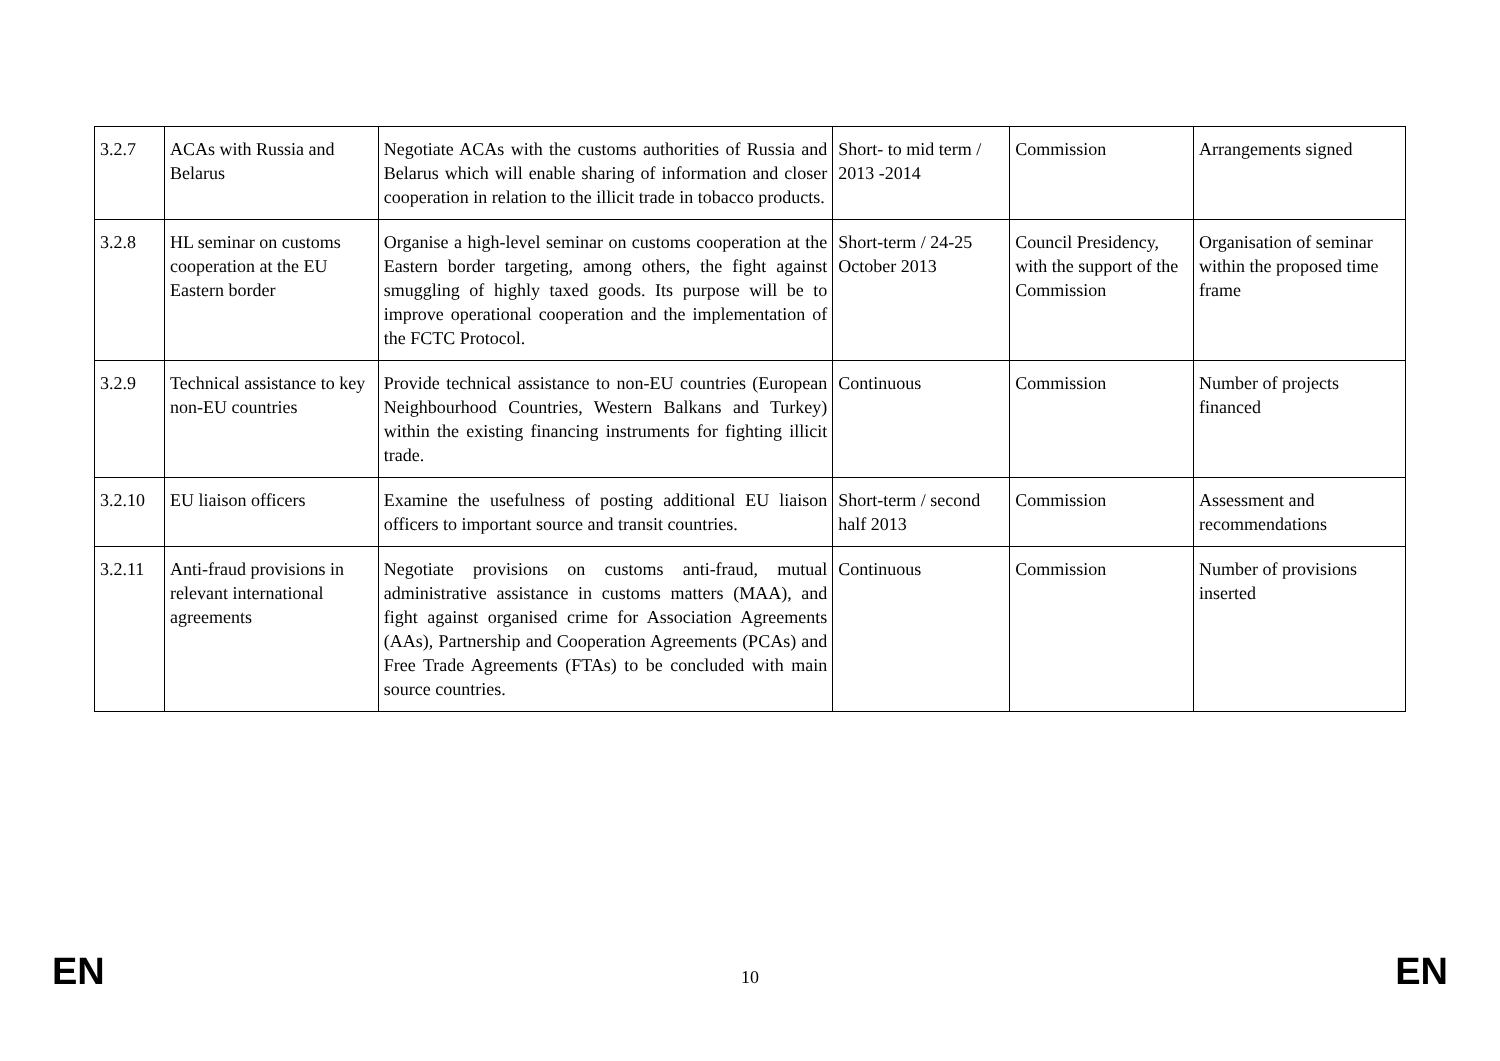| 3.2.7 | ACAs with Russia and Belarus | Negotiate ACAs with the customs authorities of Russia and Belarus which will enable sharing of information and closer cooperation in relation to the illicit trade in tobacco products. | Short- to mid term / 2013 -2014 | Commission | Arrangements signed |
| 3.2.8 | HL seminar on customs cooperation at the EU Eastern border | Organise a high-level seminar on customs cooperation at the Eastern border targeting, among others, the fight against smuggling of highly taxed goods. Its purpose will be to improve operational cooperation and the implementation of the FCTC Protocol. | Short-term / 24-25 October 2013 | Council Presidency, with the support of the Commission | Organisation of seminar within the proposed time frame |
| 3.2.9 | Technical assistance to key non-EU countries | Provide technical assistance to non-EU countries (European Neighbourhood Countries, Western Balkans and Turkey) within the existing financing instruments for fighting illicit trade. | Continuous | Commission | Number of projects financed |
| 3.2.10 | EU liaison officers | Examine the usefulness of posting additional EU liaison officers to important source and transit countries. | Short-term / second half 2013 | Commission | Assessment and recommendations |
| 3.2.11 | Anti-fraud provisions in relevant international agreements | Negotiate provisions on customs anti-fraud, mutual administrative assistance in customs matters (MAA), and fight against organised crime for Association Agreements (AAs), Partnership and Cooperation Agreements (PCAs) and Free Trade Agreements (FTAs) to be concluded with main source countries. | Continuous | Commission | Number of provisions inserted |
EN 10 EN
□ □ □
Find how many lines in the data above include the string "source", and give that number alone.

2